Let f (x) = ax ^ 2 + BX (a is not equal to 0) satisfy the following conditions: F (x) = f (- 2-x), the equation f (x) = x has two equal real roots (1) find the analytic expression of F (x) (2) if the inequality π ^ f (x) > (1 / π) ^ (2-tx) is in | t|

（1）
∵ f (x) = f (- 2-x), f (x) is a quadratic function
∴f(0)=f(-2)
The axis of symmetry of F (x) is x = - 1
That is - B / (2a) = - 1, B = 2A
f(x)=ax²+2ax
The equation f (x) = x has two equal real roots
That is ax & # 178; + 2aX = x,
That is, ax & # 178; + (2a-1) x = 0 has two equal real roots
∴2a-1=0
∴a=1/2
∴f(x)=1/2x²+x
(2)
Inequality π ^ f (x) > (1 / π) ^ (2-tx)
That is, π ^ f (x) > π ^ (TX-2)
That is f (x) > TX-2
That is 1 / 2x & # 178; + x > TX-2
That is, xt-1 / 2x & # 178; - X-2 X & # 178; - 2x + 4 > 0 = = > x ∈ R
The value range of real number x is x-3 + √ 5
The difference between the definition of junior high school function and senior high school function
I know the difference between definition and concept
There is a difference, junior high school definition only emphasizes that x is an independent variable, y is a dependent variable, and the learned functions such as first-order, quadratic, proportional, inverse function and other basic functions
In senior high school, the concept of mapping is used in the definition of functions, and the functions learned are also upgraded, including exponential, logarithmic, trigonometric and other functions that are required in the college entrance examination
difficulty
It is known that the vertex coordinates of the quadratic function y = f (x) are (- 32,49), and the difference between the two real roots of the equation f (x) = 0 is equal to 7
Let y = a (x + 32) 2 + 49, let y = 0, we can get AX2 + 3ax + 94A + 49 = 0, ∧ X1 + x2 = - 3, x1 · x2 = a + 4 × 494A, ∧ x1-x2 | = (x1 + x2) 2 − 4x1x2 = 9 − 9A − 49 × 4 = 7, the solution is a = - 2369
What are the essential differences between the concept of function in junior high school, the concept of function in senior high school and the concept of function in university?

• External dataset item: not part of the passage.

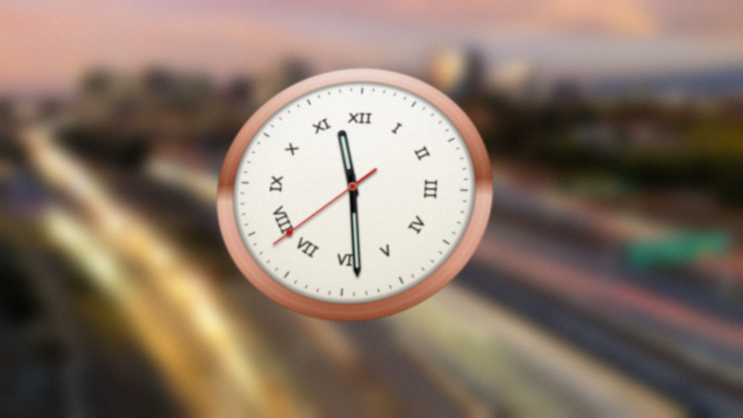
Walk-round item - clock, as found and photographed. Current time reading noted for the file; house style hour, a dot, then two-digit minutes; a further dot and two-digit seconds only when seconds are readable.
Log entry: 11.28.38
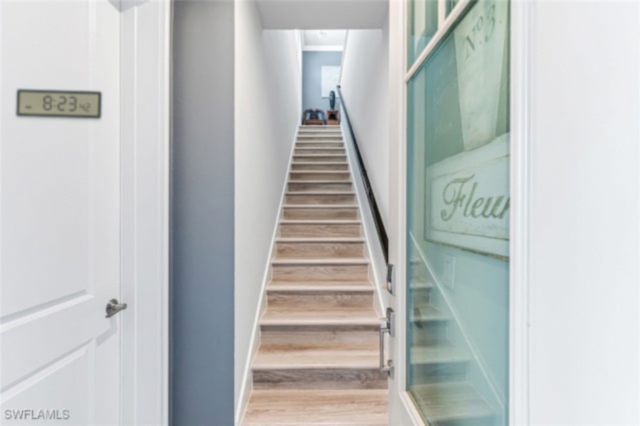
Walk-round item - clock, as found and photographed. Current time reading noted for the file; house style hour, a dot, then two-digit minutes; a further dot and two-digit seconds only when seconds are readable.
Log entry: 8.23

The concept of function is essentially the relationship between an "object" and another "object". An object can have one or two "variables". It depends on how much you can understand and whether you can use them. This is the difference and connection
The essence is that junior high school students are different from senior high school students and college students. Different people give you different courses_ (laughter)~
Junior high school definition: function is a corresponding relationship, the main research analytic
High school definition: function is a kind of corresponding relationship based on two nonempty number sets, studying the three elements of function
The definition of function in university is the same as that in high school, but the research scope is wider, including multivariate function, complex variable, real variable function and so on
Junior high school, high school function is fur! It's the most basic part. University function has engineering significance and practical use! You want to be an engineer? University function must be! University of all kinds of functions to learn ~ ~ ~ after the course to use! It's all connected! Work hard, young man!

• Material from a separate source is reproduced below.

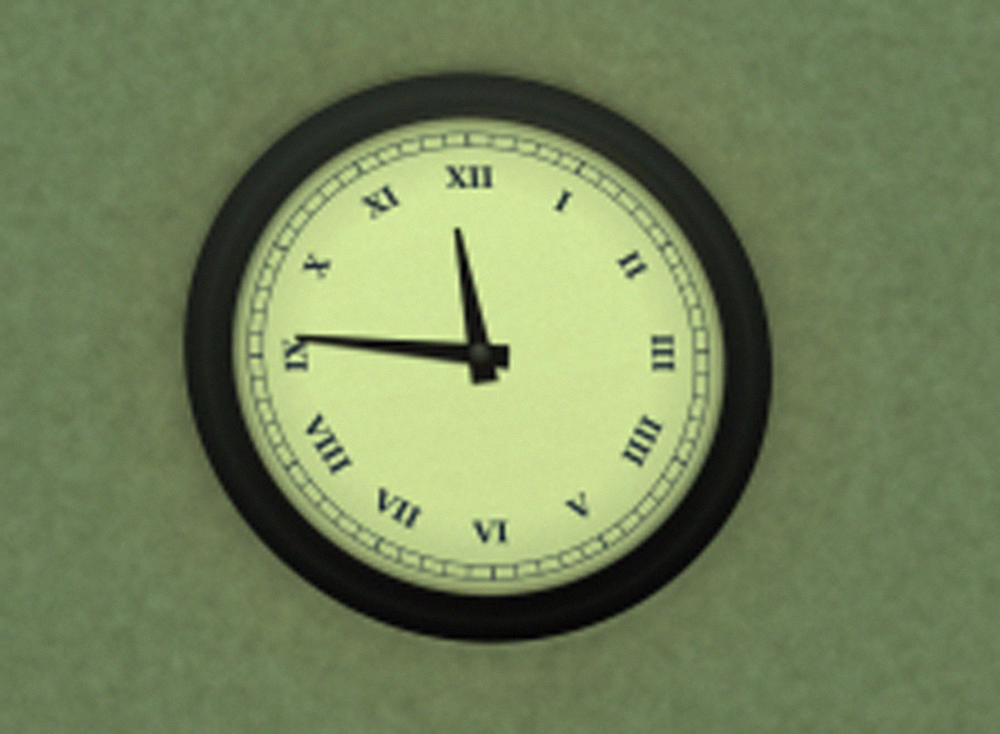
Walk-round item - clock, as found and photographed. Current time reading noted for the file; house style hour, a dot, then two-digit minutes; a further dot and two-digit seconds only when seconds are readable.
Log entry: 11.46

You'll get it when you get into the math department of the University. You'll know better when you graduate from college.
Given that the function f (x) = x / ax + B (a is not equal to 0), f (2) = 1, and the equation AX & # 178; + (B-1) x = 0 has two equal real roots, find f (x)

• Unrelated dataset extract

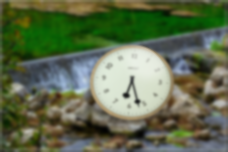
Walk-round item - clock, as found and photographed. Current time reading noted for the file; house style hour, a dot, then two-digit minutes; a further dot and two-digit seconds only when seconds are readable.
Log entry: 6.27
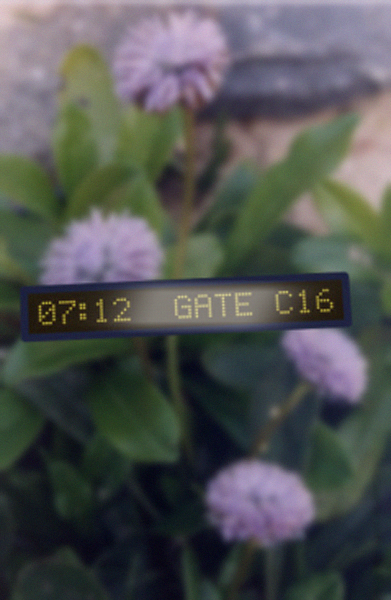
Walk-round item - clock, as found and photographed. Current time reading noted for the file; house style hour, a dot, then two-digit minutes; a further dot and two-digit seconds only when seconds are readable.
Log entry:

Don't copy and paste on Baidu, OK? Some questions are wrong
From the function f (x) = x / ax + B (a is not equal to 0), f (2) = 1, we know that f (2) = 2 / (2a + b) = 1, i.e. 2A + B = 2. ① from the function f (x) = x / ax + B (a is not equal to 0), f (2) = 1, we know that f (2) = 2 / (2a + b) = 1, i.e. 2A + B = 2
Basic concepts of function in junior high school
If the quadratic function y = f (x) satisfies f (3 + x) = f (3-x), and the equation f (x) = 0 has two real roots x1, X2, then X1 + X2 is equal to?
On quadratic function
Let X1 be the root of the equation f (x) = 0, then f (x1) = 0
Because f (3 + x) = f (3-x)
So f (x1) = f [3 + (x1-3)] = f [3 - (x1-3)] = f (6-x1) = 0
So x = 6-x1 is also the root of the equation f (x) = 0, that is, X2 = 6-x1
So X1 + x2 = 6
How to define the concept of function in junior high school
Elementary function is a function which is generated by power function, exponential function, logarithmic function, trigonometric function, anti trigonometric function and constant through finite rational operation and finite function combination, and can be expressed by an analytical formula
Function is not defined in junior high school
It seems that there is no high school definition: each number in a has a unique corresponding quantity in B
In a change process, there are two variables X and Y. for each value of X, the variable y has a unique value corresponding to it. We call x an independent variable, y a dependent variable, and y a function of X
That's what we teach
Given the function f (x) = x power of a + B (a > 0, and a is not equal to 1, it is a real number), what is the analytic expression of F (x) when the image passes through points (1,7) and (0,4)
F(x)=a^x+b
F(1)=a+b=7
F(0)=a^0+b=1+b=4
b=3 a=4
F(x)=4^x+3
Given the function a (x) = f (x) + G (x), where f (x) is the positive proportional function of X and G (x) is the inverse proportional function of x)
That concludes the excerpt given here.